▶ EXERCISE OBJECTIVE: Top to bottom, every record is to be copied word for word.

[SOURCE RECORDS — start]

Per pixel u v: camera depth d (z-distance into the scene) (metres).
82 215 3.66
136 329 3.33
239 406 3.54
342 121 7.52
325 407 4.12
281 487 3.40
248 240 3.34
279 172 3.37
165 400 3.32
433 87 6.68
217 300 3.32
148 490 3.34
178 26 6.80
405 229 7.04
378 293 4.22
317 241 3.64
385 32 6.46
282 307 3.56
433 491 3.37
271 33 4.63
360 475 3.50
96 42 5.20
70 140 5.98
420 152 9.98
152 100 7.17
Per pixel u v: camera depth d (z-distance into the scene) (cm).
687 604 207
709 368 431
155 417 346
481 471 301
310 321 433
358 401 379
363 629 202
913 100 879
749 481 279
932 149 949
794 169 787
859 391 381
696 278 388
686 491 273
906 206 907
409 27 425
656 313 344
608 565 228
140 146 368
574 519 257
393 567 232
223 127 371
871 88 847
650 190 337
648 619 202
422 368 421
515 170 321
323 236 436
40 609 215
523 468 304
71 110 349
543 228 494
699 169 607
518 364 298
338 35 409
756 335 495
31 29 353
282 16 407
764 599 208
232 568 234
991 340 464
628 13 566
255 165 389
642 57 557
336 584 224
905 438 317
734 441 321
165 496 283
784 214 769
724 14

[SOURCE RECORDS — finish]

▶ RESULT FOR THIS EXERCISE:
Per pixel u v: camera depth d (z-distance into the scene) (metres).
82 215 3.66
136 329 3.33
239 406 3.54
342 121 7.52
325 407 4.12
281 487 3.40
248 240 3.34
279 172 3.37
165 400 3.32
433 87 6.68
217 300 3.32
148 490 3.34
178 26 6.80
405 229 7.04
378 293 4.22
317 241 3.64
385 32 6.46
282 307 3.56
433 491 3.37
271 33 4.63
360 475 3.50
96 42 5.20
70 140 5.98
420 152 9.98
152 100 7.17
Per pixel u v: camera depth d (z-distance into the scene) (cm).
687 604 207
709 368 431
155 417 346
481 471 301
310 321 433
358 401 379
363 629 202
913 100 879
749 481 279
932 149 949
794 169 787
859 391 381
696 278 388
686 491 273
906 206 907
409 27 425
656 313 344
608 565 228
140 146 368
574 519 257
393 567 232
223 127 371
871 88 847
650 190 337
648 619 202
422 368 421
515 170 321
323 236 436
40 609 215
523 468 304
71 110 349
543 228 494
699 169 607
518 364 298
338 35 409
756 335 495
31 29 353
282 16 407
764 599 208
232 568 234
991 340 464
628 13 566
255 165 389
642 57 557
336 584 224
905 438 317
734 441 321
165 496 283
784 214 769
724 14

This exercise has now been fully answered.